Low power view of His bundle showing partial replacement by glandular elements of tumour (Masson trichrome, ×40).

Figure 4.

Figure 4.

High power view of glands showing microvilli within glandular cells at bottom of image (Masson trichrome, ×400).

Figure 5.

Figure 5.

High power image of tumour cells staining positively for carcinoembryonic antigen (immunohistochemistry for carcinoembryonic antigen, ×400).

Discussion

CTAVN can present with a range of symptoms, from none to SCD, as in this case. Typical symptoms include palpitations, dyspnoea, syncope and dizziness [5–7] and partial or complete heart block [6, 8–10]. A patient presenting with syncopal episodes followed by seizures has been misdiagnosed with epilepsy [7]. Many patients [4–11], including ours, have died despite pacemaker placement. CTAVN may be found incidentally, as described by Sharma et al. [12] (in explanted heart for postpartum cardiomyopathy), Suzuki et al. [13] (on thoracic CT scan), Law et al. [6] (epicardial pacemaker lead placement and repair of atrial septal defect, one case each) and Suárez-Mier et al. [14] (incidental findings in autopsies of accident victims).

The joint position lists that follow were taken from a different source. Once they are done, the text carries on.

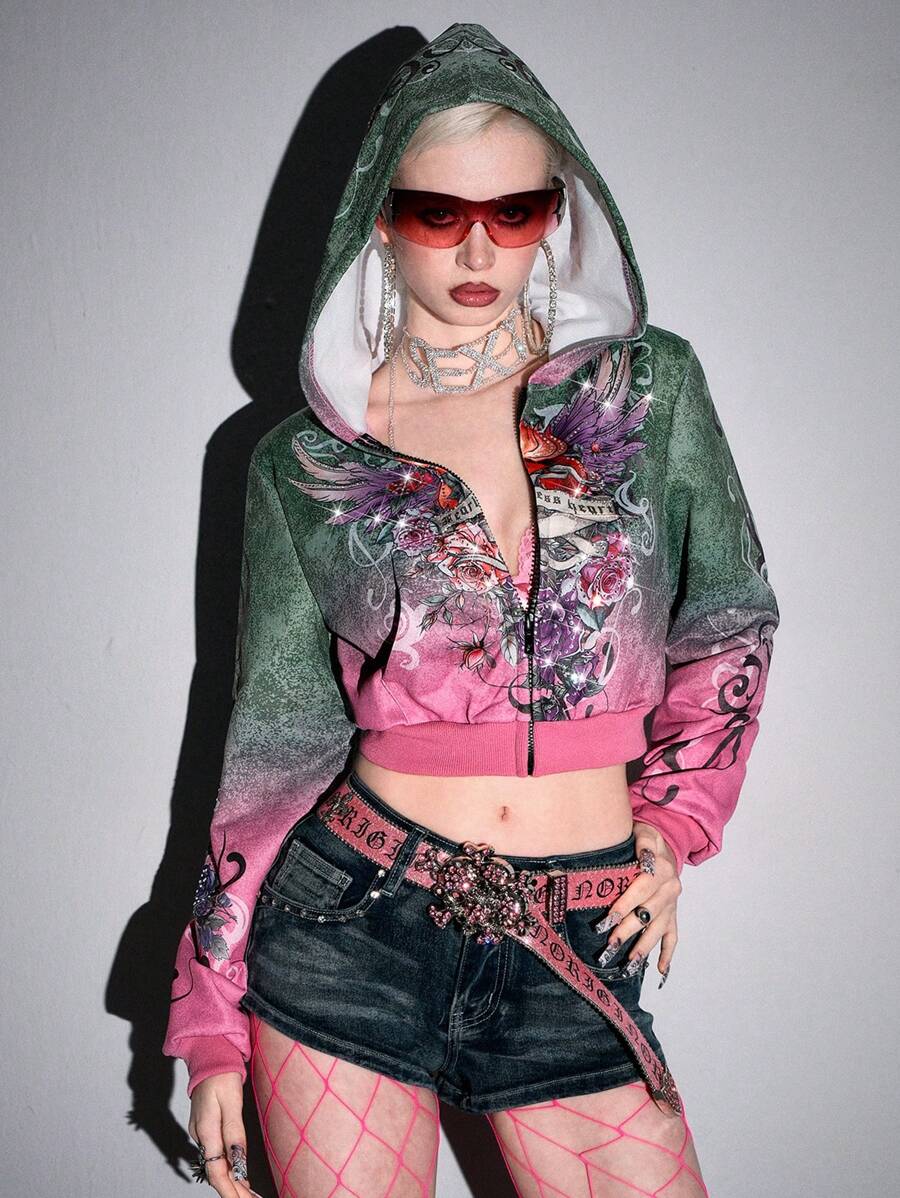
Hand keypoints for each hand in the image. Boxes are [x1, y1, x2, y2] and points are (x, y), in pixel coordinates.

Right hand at [188, 1072, 258, 1195]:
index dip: (230, 1191)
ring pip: (216, 1165)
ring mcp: (202, 1133)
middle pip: (216, 1173)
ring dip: (232, 1182)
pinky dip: (228, 1168)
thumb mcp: (232, 1101)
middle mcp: (201, 1136)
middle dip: (233, 1192)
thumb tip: (238, 1162)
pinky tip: (239, 1174)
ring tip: (249, 1195)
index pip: (217, 1171)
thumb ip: (235, 1132)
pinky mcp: (206, 1129)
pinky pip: (216, 1155)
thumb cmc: (222, 1075)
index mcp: (206, 1130)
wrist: (210, 1057)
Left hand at [600, 821, 680, 984]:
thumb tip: (643, 856)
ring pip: (657, 930)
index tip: (609, 917)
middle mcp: (670, 889)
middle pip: (647, 913)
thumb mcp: (645, 833)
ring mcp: (672, 905)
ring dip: (643, 947)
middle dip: (628, 930)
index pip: (642, 889)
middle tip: (610, 944)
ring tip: (628, 964)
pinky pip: (673, 937)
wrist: (666, 846)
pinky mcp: (673, 916)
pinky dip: (668, 955)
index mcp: (661, 869)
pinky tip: (659, 971)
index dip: (626, 903)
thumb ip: (643, 843)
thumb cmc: (647, 839)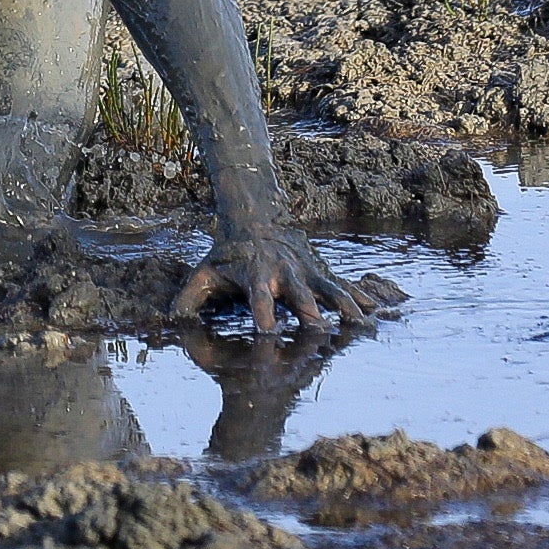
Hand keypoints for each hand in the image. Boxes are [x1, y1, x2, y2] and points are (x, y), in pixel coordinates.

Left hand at [169, 222, 404, 339]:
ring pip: (328, 289)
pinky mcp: (320, 271)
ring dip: (343, 305)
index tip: (266, 331)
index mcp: (256, 275)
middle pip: (298, 294)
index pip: (258, 298)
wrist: (257, 216)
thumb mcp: (204, 271)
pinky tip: (376, 312)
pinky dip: (359, 298)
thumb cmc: (228, 253)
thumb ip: (188, 297)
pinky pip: (342, 285)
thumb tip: (172, 319)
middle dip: (308, 311)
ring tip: (359, 323)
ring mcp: (306, 271)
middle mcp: (284, 273)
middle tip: (318, 328)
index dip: (262, 313)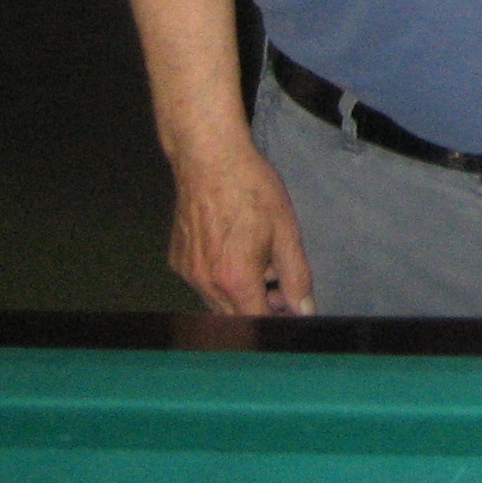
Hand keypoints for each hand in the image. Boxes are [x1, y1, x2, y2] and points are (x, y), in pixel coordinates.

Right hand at [169, 142, 313, 314]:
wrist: (209, 159)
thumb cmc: (251, 189)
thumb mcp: (286, 232)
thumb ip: (296, 277)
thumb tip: (304, 310)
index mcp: (236, 279)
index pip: (257, 323)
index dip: (277, 322)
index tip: (290, 312)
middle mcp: (206, 283)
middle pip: (235, 318)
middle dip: (260, 308)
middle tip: (280, 285)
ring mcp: (187, 273)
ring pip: (217, 303)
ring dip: (240, 295)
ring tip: (259, 260)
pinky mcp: (177, 261)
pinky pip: (202, 284)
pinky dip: (220, 279)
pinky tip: (234, 250)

Grossly, as in our case, CTAVN may be inapparent, but if visible grossly, the tumours have ranged from 0.5 mm to 3.0 mm, are yellow [13], cystic and may contain pultaceous debris [6]. Microscopically, the tumour cells can be squamous, cuboidal or transitional, and may be arranged in solid nests or glands. Glandular cells are connected with desmosomes and have short villi [6].

CTAVN have a 3:1 male to female preponderance, have a mean age of presentation of 38 years, with a range from newborn to 86 years. To date, eight cases have been diagnosed antemortem, all in women [13]. Diagnostic modalities have included transthoracic and transesophageal echocardiograms [5, 6, 15, 16], magnetic resonance imaging [5, 6, 13] and CT [13]. Initially asymptomatic tumours may become manifest later in life as the tumours grow in size due to glandular secretions [6].

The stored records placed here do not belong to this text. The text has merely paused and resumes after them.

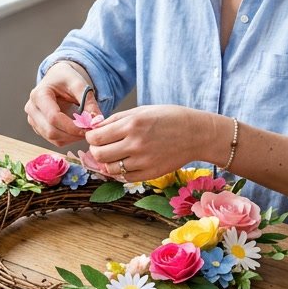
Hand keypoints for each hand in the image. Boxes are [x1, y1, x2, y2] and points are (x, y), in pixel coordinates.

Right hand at [25, 62, 103, 147]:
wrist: (56, 78)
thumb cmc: (66, 78)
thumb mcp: (78, 83)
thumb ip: (88, 101)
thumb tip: (96, 120)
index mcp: (38, 95)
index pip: (53, 118)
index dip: (72, 126)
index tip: (89, 127)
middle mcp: (32, 109)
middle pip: (51, 131)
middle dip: (73, 134)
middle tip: (90, 130)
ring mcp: (33, 120)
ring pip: (53, 138)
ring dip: (72, 138)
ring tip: (85, 129)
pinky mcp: (38, 128)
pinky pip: (54, 140)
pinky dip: (68, 138)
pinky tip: (77, 130)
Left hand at [84, 105, 211, 182]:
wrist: (195, 134)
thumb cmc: (169, 118)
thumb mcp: (141, 111)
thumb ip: (116, 120)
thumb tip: (95, 129)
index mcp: (132, 124)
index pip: (96, 137)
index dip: (91, 137)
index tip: (94, 136)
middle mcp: (135, 144)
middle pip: (99, 154)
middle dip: (95, 150)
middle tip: (101, 146)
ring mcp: (143, 161)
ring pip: (110, 168)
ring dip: (107, 162)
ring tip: (114, 154)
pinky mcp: (150, 174)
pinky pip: (125, 177)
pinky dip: (121, 171)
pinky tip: (126, 162)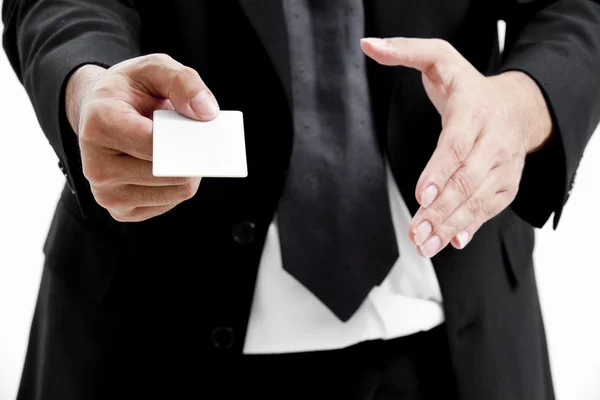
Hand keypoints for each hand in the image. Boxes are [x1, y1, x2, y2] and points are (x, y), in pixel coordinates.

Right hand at [65, 54, 219, 221]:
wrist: (99, 113)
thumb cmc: (130, 90)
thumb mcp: (154, 68)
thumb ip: (183, 81)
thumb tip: (207, 113)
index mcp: (98, 125)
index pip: (156, 143)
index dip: (187, 138)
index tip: (204, 131)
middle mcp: (96, 166)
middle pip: (172, 171)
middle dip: (193, 153)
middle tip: (196, 137)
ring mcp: (107, 194)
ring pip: (178, 190)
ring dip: (190, 169)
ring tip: (178, 148)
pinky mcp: (122, 211)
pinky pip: (172, 202)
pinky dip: (179, 184)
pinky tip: (169, 166)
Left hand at [361, 37, 551, 257]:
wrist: (520, 106)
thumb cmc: (471, 87)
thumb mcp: (441, 58)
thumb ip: (406, 51)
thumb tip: (370, 46)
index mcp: (475, 111)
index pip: (458, 144)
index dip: (440, 170)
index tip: (421, 194)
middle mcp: (494, 142)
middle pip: (467, 180)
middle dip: (440, 209)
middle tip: (415, 232)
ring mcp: (503, 166)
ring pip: (478, 200)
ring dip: (451, 225)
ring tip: (425, 244)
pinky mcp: (506, 184)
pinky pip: (490, 208)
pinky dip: (473, 226)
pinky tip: (455, 242)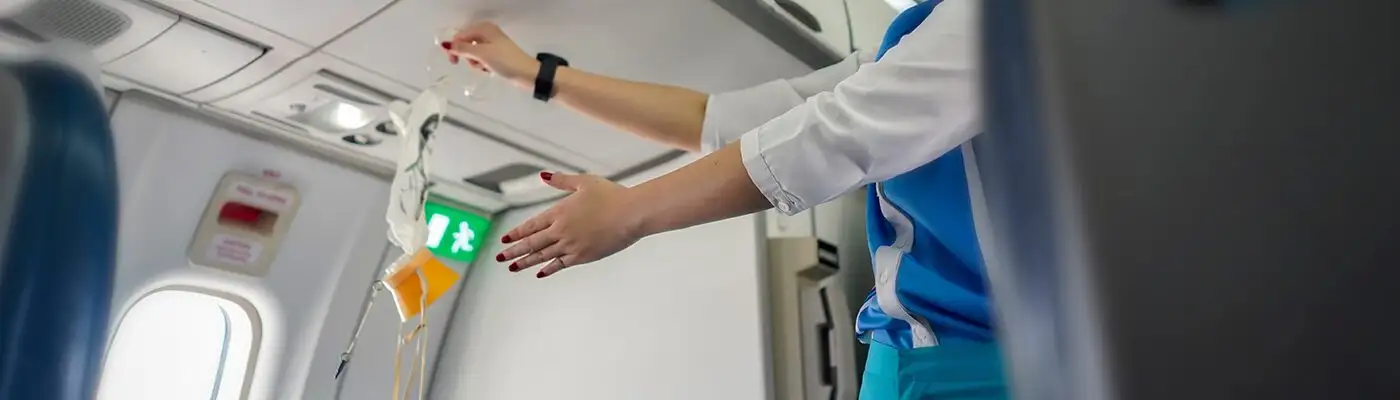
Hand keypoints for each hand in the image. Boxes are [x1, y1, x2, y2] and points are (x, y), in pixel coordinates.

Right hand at [441, 22, 538, 87]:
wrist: (526, 73)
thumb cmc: (505, 61)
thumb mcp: (481, 54)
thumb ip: (462, 48)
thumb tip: (446, 44)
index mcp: (484, 28)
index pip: (461, 35)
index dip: (454, 48)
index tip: (453, 62)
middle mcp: (487, 33)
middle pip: (466, 43)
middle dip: (467, 56)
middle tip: (474, 65)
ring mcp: (492, 44)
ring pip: (473, 53)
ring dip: (475, 62)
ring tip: (484, 67)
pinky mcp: (496, 55)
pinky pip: (482, 59)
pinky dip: (482, 65)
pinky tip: (489, 70)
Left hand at [494, 172, 645, 277]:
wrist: (630, 214)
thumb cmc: (611, 195)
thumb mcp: (584, 182)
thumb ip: (562, 181)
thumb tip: (543, 176)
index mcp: (559, 212)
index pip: (532, 225)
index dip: (517, 233)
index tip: (505, 240)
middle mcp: (561, 230)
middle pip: (532, 243)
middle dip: (514, 251)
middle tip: (501, 257)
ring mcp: (571, 245)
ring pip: (543, 256)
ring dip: (526, 262)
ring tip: (513, 267)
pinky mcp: (583, 256)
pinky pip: (561, 264)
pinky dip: (549, 269)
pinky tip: (540, 273)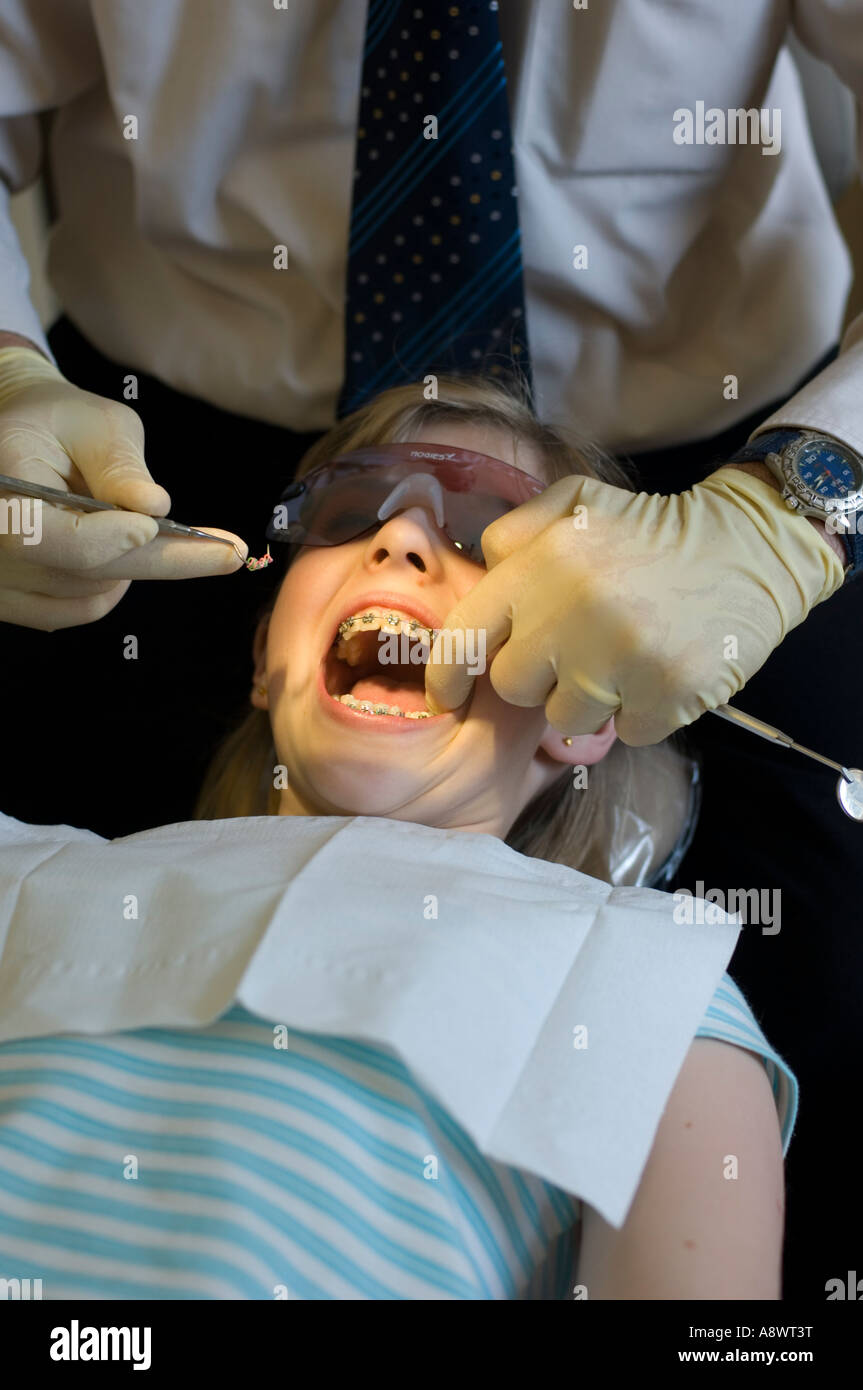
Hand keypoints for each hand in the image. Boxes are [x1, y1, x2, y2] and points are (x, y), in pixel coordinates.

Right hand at [0, 347, 247, 630]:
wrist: (26, 435)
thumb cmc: (64, 420)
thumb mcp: (98, 424)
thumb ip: (121, 465)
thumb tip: (153, 507)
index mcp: (2, 485)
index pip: (47, 535)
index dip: (108, 537)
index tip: (159, 524)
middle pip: (83, 570)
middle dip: (161, 558)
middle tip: (231, 553)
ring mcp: (1, 578)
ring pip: (90, 593)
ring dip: (135, 565)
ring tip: (147, 525)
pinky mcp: (16, 600)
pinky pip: (80, 609)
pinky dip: (114, 585)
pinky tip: (123, 549)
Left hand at [424, 466, 844, 744]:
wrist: (750, 547)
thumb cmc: (650, 530)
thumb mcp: (576, 503)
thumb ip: (516, 534)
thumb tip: (478, 573)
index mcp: (542, 566)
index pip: (465, 636)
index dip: (447, 674)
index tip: (446, 695)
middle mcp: (573, 613)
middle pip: (513, 687)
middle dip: (538, 676)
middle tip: (578, 648)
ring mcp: (620, 660)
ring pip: (566, 719)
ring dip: (591, 698)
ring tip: (625, 656)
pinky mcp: (666, 695)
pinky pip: (626, 731)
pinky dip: (641, 711)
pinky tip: (660, 671)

The cells of CTAVN originate from endoderm as demonstrated by immunohistochemistry, staining positively for such endodermal markers as cytokeratin, epithelial membrane antigen (EMA), carcinoembryonic antigen (CEA), B72.3 [6, 17] and not staining for mesothelial markers [6, 17]. It is likely that when the developing heart is tubular and adjacent to the pharyngeal floor and the ultimobranchial body that endodermal tissue becomes incorporated into the heart, displacing or replacing the AVN [8, 11, 17, 18].

The fatal arrhythmia, despite pacemaker placement, may be ventricular tachycardia or ventricular fibrillation [9–11]. Ottaviani and Buja [1] believe the mechanism of death in CTAVN to be impaired electrical impulse propagation through abnormal atrioventricular junctional conducting tissue, which can lead to ectopic foci causing arrhythmias. CTAVN have been found in association with Wolf-Parkinson-White syndrome [6, 19], suggesting a role for CTAVN in pre-excitation.

Author’s contributions

The author was the sole contributor to this paper.

Compliance with ethical standards

This paper complies with the ethical standards of Spectrum Health, Grand Rapids, MI, USA.

Disclosure statement

The author has no conflicts of interest to declare.